EXTRACT TO READ:
○ ○ ○ ○ ○ ○ ○
Blood flora diversity & composition & atherosclerosis
Recent studies have indicated that the blood microbiota may play a role in cardiovascular disease (CVD). Bacteria may influence circulation via atherosclerosis and thrombosis, and chronic infections have been associated with CVD risk. As such, recent studies have hypothesised that the blood microbiota of patients with acute coronary syndrome (ACS) and chronic coronary syndrome (CCS) may differ from that of healthy controls.
Despite this emerging hypothesis, the role of circulating microbes in atherosclerosis has yet to be investigated.
This study aimed to determine whether a particular microbiota is associated with atherosclerosis, specifically in the context of ACS and CCS.
Atherosclerotic patients (those with ACS and CCS) and healthy controls had different blood microbiota diversity and composition. As the circulating blood flora patterns were clustered in patients with ACS, CCS and healthy controls, the differing abundance of bacterial gena in atherosclerotic patients may reflect a shift in their circulating microbiome.
Proteobacteria phylum was found to be significantly prevalent in patients with ACS. This phylum produces lipopolysaccharides (LPS), which has been linked to the development of atherosclerosis.
ACS patients also displayed an increased level of Desulfobacterota, while patients with CCS showed a considerable reduction in Desulfobacterota quantity.
○ ○ ○ ○ ○ ○ ○
ACTIVITY LIST:
1. In the summary on blood microbiota and atherosclerosis, what do bacteria of the Proteobacteria phylum produce?
2. Rewrite the paragraph of the blood microbiota summary beginning "Recent studies have indicated" as a short bulleted list that keeps its main facts.

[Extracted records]
○ ○ ○ ○ ○ ○ ○
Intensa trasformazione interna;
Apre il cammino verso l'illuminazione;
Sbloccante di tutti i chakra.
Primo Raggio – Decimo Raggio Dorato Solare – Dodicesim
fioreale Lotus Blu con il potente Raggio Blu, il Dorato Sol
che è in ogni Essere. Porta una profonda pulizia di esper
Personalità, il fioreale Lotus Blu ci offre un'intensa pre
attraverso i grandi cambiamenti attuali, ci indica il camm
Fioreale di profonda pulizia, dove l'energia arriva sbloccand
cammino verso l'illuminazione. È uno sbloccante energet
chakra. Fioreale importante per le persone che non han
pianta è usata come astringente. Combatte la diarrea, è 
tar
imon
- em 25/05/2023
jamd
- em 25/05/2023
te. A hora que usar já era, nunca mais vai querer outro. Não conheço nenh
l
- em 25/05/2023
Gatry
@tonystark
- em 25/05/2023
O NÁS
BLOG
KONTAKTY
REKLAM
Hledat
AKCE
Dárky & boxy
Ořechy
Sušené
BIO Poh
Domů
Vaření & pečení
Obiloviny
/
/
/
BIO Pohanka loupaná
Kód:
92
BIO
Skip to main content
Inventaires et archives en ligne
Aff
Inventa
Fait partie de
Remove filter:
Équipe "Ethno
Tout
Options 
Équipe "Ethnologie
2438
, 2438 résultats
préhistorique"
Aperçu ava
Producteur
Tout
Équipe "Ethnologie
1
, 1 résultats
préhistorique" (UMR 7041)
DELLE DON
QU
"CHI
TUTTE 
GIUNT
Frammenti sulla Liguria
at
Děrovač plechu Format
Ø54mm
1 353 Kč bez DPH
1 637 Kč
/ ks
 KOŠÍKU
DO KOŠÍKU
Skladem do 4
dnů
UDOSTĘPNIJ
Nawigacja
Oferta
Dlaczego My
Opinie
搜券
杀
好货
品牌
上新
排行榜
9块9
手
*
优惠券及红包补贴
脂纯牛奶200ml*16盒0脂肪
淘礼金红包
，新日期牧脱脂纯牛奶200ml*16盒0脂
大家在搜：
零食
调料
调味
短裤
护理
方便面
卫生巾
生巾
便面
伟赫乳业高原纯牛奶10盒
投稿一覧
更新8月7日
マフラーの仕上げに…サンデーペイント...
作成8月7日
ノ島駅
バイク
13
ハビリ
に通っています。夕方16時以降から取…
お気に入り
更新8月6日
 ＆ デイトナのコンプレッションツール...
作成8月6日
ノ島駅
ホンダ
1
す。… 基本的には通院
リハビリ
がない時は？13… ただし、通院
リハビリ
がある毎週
○ ○ ○ ○ ○ ○ ○
RESPONSES PER TASK:
1. Lipopolysaccharides (LPS).

2.
- The blood microbiota may play a role in cardiovascular disease (CVD).
- Bacteria may affect circulation through atherosclerosis and thrombosis.
- Chronic infections have been associated with CVD risk.
- Researchers have therefore hypothesized that patients with acute coronary syndrome (ACS) and chronic coronary syndrome (CCS) may have blood microbiota that differ from those of healthy controls.